Exercise directions.
Copy the part of the TensorCortex API reference starting at "Use your own" and ending at "pure pass-through proxy.".

Passage.
API Reference

Complete API documentation for TensorCortex - your unified interface to 10 AI providers.

Getting Started

Authentication (BYOK)

Use your own provider API keys directly. TensorCortex uses BYOK (Bring Your Own Keys) - no markup fees.

// Add to your request headers
Authorization: Bearer your-openai-api-key

Use your actual provider API key (e.g., sk-proj-... for OpenAI). TensorCortex passes it directly to the provider - zero markup.

Base URL

https://openai.tensor.cx/v1

Replace openai with any supported provider: anthropic, google, mistral, groq, etc. Note: Include /v1 in base URL - TensorCortex is a pure pass-through proxy.

Rate Limits

Free

BYOK

Bring your own keys

Provider rate limits apply

Pro

Custom

Configurable limits

Daily & monthly cost caps

Enterprise

Unlimited

No gateway limits

Custom SLA & support

TensorCortex uses BYOK - rate limits are determined by your provider plan. Set custom daily and monthly cost limits in the Cockpit dashboard.

Response Headers

All API responses include tracking headers for debugging, caching, and cost monitoring:

HeaderDescriptionExample
X-Request-IdUnique request identifier (UUID)550e8400-e29b...
X-ProviderProvider used for this requestopenai
X-CacheCache status: HIT, MISS, or SKIPHIT
X-CostRequest cost in cents25
X-Tokens-PromptPrompt token count150
X-Tokens-CompletionCompletion token count75

API Endpoints

GET/health

Basic health check endpoint. Returns service status and version information.

Response

{
  "status": "healthy",
  "service": "tensorcortex-gateway",
  "version": "0.1.0",
  "environment": "production",
  "timestamp": "2025-01-02T12:00:00Z"

Extracted material.
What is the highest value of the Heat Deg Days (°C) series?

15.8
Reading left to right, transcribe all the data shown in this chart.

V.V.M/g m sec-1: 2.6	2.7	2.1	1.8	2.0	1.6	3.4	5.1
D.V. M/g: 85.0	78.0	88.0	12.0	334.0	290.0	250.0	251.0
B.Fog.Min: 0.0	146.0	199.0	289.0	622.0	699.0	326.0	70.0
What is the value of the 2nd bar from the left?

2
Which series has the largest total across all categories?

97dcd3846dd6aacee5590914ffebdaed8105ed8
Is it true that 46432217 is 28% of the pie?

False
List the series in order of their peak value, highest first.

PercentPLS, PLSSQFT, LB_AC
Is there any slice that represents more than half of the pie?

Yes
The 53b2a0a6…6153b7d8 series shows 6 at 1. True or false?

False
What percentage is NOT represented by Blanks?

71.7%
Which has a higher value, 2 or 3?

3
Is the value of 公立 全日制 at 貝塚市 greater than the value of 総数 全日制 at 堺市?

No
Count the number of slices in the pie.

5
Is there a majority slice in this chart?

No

Problem solution.
Use your own provider API keys directly. TensorCortex uses BYOK (Bring Your Own Keys) - no markup fees.

// Add to your request headers
Authorization: Bearer your-openai-api-key

Use your actual provider API key (e.g., sk-proj-... for OpenAI). TensorCortex passes it directly to the provider - zero markup.

Base URL

https://openai.tensor.cx/v1

Replace openai with any supported provider: anthropic, google, mistral, groq, etc. Note: Include /v1 in base URL - TensorCortex is a pure pass-through proxy.